There’s been some surprise among a number of bloggers that John Merriweather, of ignominious Long-Term Capital Management fame, is starting his third hedge fund using the same strategy that failed so spectacularly in the late 90s it almost brought down the entire banking system. It’s also the same strategy that failed last year in a less grandiose fashion — simply losing 44 percent. Felix Salmon remarks:
You’ve got to give this to Meriwether, though: the guy’s clearly a spectacularly good salesman. That’s a key attribute of hedge fund managers which they tend not to talk about: after all, they love to give the impression that people are giving them billions of dollars just because of their unsurpassed investment prowess. The truth is clearly very different.

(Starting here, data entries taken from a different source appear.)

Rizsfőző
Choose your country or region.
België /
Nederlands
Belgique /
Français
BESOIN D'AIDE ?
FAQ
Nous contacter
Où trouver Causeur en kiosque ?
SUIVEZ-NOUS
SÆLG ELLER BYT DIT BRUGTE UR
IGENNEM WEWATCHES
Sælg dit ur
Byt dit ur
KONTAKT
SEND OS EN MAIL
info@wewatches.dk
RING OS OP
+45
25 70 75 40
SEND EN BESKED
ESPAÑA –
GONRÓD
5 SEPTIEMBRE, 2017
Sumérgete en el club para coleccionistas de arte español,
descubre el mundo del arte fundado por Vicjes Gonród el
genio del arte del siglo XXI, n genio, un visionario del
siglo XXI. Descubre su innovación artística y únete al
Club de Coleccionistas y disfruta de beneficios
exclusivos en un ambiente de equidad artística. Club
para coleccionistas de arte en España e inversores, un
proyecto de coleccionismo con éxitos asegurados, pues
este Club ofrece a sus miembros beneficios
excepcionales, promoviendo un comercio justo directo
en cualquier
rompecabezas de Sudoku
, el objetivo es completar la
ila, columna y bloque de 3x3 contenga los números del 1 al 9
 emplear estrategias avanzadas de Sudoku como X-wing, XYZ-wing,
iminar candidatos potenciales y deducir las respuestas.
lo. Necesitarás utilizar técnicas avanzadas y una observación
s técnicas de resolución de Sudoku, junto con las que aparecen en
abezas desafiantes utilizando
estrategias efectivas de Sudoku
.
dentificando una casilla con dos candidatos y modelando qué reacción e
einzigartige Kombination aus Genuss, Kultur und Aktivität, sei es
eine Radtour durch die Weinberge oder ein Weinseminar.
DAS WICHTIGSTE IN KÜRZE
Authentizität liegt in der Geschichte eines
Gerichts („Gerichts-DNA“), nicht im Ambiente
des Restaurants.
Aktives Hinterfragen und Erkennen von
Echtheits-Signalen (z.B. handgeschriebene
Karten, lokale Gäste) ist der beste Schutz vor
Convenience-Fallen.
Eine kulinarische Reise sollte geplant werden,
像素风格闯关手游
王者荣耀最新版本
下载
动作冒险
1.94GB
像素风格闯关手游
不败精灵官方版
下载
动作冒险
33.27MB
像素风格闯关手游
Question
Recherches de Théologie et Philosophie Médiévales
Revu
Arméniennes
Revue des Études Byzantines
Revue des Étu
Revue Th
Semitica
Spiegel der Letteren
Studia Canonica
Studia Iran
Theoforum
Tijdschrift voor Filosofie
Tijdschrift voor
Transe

This is pretty clearly true, but I’d also add that Merriweather’s salesmanship is at least equaled by much of the elite investor class’ steadfast faith in the power of humans to decode the machinations of complex markets. Obviously, we’ve shown a fair bit of acumen in doing this, but really the only predictable constant is that from time to time, markets behave irrationally. It’s one thing to say it, but it’s another to really understand what this should mean for highly leveraged investing, and frankly, if you really do understand it, I don’t think you’d do it. Participation in these sorts of funds almost necessarily requires you already believe in the soundness of the pursuit. In this case, being a good salesman is really a lot like preaching to the choir. As Matt Yglesias quips, “If [Merriweather] finds investors for a third spin around the wheel I’m going to propose confiscating all the rich peoples’ money and giving it to capuchin monkeys.”